WHAT YOU NEED TO DO:
Apart from the pictures, every entry should be reproduced exactly.
─── DATASET CONTENT ───
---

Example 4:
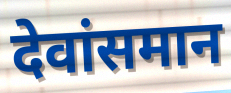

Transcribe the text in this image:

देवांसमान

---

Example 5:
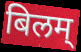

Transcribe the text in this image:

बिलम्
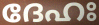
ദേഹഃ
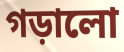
───
ANSWER TO THE EXERCISE:
---

Example 4:

Transcribe the text in this image:

देवांसमान

---

Example 5:

Transcribe the text in this image:

बिलम्
ദേഹഃ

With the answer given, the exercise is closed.